Monastic military orders are inevitably associated with the crusades of the eleventh and twelfth centuries. There were a number of European orders but the two most closely associated with the British isles are the Knights Hospitaller or to give them their full title the Knights of the Hospital of St John of Jerusalem. Their original role was to care for pilgrims travelling to the Holy Land.
The Templars or the Knights of the Temple of Solomon were dedicated to a life of poverty protecting the holy places and the pilgrims. Poverty did not last long as they soon acquired rich and powerful benefactors including Bernard of Clairvaux who helped found the Cistercians as well as finding time to advise King Louis VI of France. Many of other wealthy individuals joined their ranks. King David I of Scotland had strong associations with the Templars.

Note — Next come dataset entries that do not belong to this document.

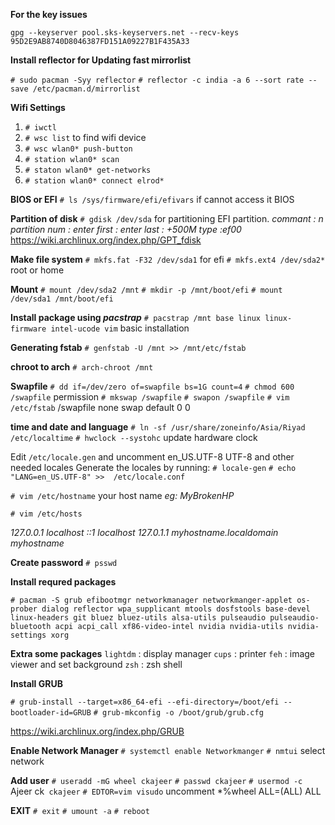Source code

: 
**For the key issues**

`gpg --keyserver pool.sks-keyservers.net --recv-keys 95D2E9AB8740D8046387FD151A09227B1F435A33`

**Install reflector for Updating fast mirrorlist**

`# sudo pacman -Syy reflector`
`# reflector -c india -a 6 --sort rate --save /etc/pacman.d/mirrorlist`


**Wifi Settings**
1. `# iwctl`
2. `# wsc list` to find wifi device
3. `# wsc wlan0* push-button`
4. `# station wlan0* scan`
5. `# staton wlan0* get-networks`
6. `# station wlan0* connect elrod*`

**BIOS or EFI**
`# ls /sys/firmware/efi/efivars` if cannot access it BIOS

**Partition of disk**
`# gdisk /dev/sda` for partitioning EFI partition.
*commant : n*
*partition num : enter*
*first : enter*
*last : +500M*
*type :ef00*
https://wiki.archlinux.org/index.php/GPT_fdisk

**Make file system**
`# mkfs.fat -F32 /dev/sda1` for efi
`# mkfs.ext4 /dev/sda2*` root or home

**Mount**
`# mount /dev/sda2 /mnt`
`# mkdir -p /mnt/boot/efi`
`# mount /dev/sda1 /mnt/boot/efi`

**Install package using _pacstrap_**
`# pacstrap /mnt base linux linux-firmware intel-ucode vim` basic installation

**Generating fstab**
`# genfstab -U /mnt >> /mnt/etc/fstab`

**chroot to arch**
`# arch-chroot /mnt`

**Swapfile**
`# dd if=/dev/zero of=swapfile bs=1G count=4`
`# chmod 600 /swapfile` permission
`# mkswap /swapfile`
`# swapon /swapfile`
`# vim /etc/fstab` 
/swapfile none swap default 0 0 

**time and date and language**
`# ln -sf /usr/share/zoneinfo/Asia/Riyad /etc/localtime`
`# hwclock --systohc` update hardware clock

Edit `/etc/locale.gen` and uncomment en_US.UTF-8 UTF-8 and other needed locales
Generate the locales by running: 
`# locale-gen`
`# echo "LANG=en_US.UTF-8" >>  /etc/locale.conf`

`# vim /etc/hostname` your host name *eg: MyBrokenHP*

`# vim /etc/hosts` 

*127.0.0.1	localhost*
*::1		localhost*
*127.0.1.1	myhostname.localdomain	myhostname*

**Create password**
`# psswd`

**Install requred packages**

`# pacman -S grub efibootmgr networkmanager networkmanger-applet os-prober dialog reflector wpa_supplicant mtools dosfstools base-devel linux-headers git bluez bluez-utils alsa-utils pulseaudio pulseaudio-bluetooth acpi acpi_call xf86-video-intel nvidia nvidia-utils nvidia-settings xorg`

**Extra some packages**
`lightdm` : display manager
`cups` : printer
`feh` : image viewer and set background
`zsh` : zsh shell

**Install GRUB**

`# grub-install --target=x86_64-efi --efi-directory=/boot/efi --bootloader-id=GRUB`
`# grub-mkconfig -o /boot/grub/grub.cfg`

https://wiki.archlinux.org/index.php/GRUB

**Enable Network Manager**
`# systemctl enable Networkmanger`
`# nmtui` select network

**Add user**
`# useradd -mG wheel ckajeer`
`# passwd ckajeer`
`# usermod -c `Ajeer ck` ckajeer`
`# EDTOR=vim visudo` uncomment *%wheel ALL=(ALL) ALL

**EXIT**
`# exit`
`# umount -a`
`# reboot`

In 1187 Jerusalem fell and shortly after that the Holy Land was incorporated into the Ottoman Empire – leaving the Templars without gainful employment and rather a lot of cash. They spread throughout Europe with headquarters in Paris and also in London. In England, Yorkshire became a centre for the Templars and this can be seen today in the number of places and locations preceded by the name Temple e.g. Temple Newsam. Approximately one hundred years later on October Friday 13th, 1307 King Philip IV of France took the opportunity to accuse the whole order of some deeply nasty activities, had their leaders tortured and then judiciously murdered. The Pope obligingly suppressed the entire order.
In England things were slightly different. Edward II was on the throne. His wife, Isabella who went on to become the ‘she-wolf’ was his wife, so Philip IV was his father-in-law but Edward did not follow Philip’s path. It took many sternly worded notes from Philip and from the Pope before Edward got around to suppressing the order and even then he didn’t arrest many members of the order and the vast majority of their property passed into the hands of the Hospitallers.
In the meantime their history has spawned countless works of fiction – Rosslyn Chapel and Dan Brown springing most immediately to mind. There is also the idea that the superstition regarding Friday the 13th being bad luck stems from the Templars mass arrest in France.
The Hospitallers were so wealthy that they purchased their own island in the fourteenth century- Rhodes- from whence they continued their work until 1522 when the Ottoman Turks kicked them out. They went from there to Malta, they’re sometimes known as the Knights of Malta, where they remained until Napoleon turned up on the scene. Whilst they had their stronghold in the Mediterranean they still retained an interest in the British isles. Given-Wilson records that there were over a thousand Hospitaller properties; the majority of them hospitals caring for the sick and feeding the poor. They were also associated with the isolation hospitals of the period – leper hospitals. As an international order, however, their importance was relatively minor in England.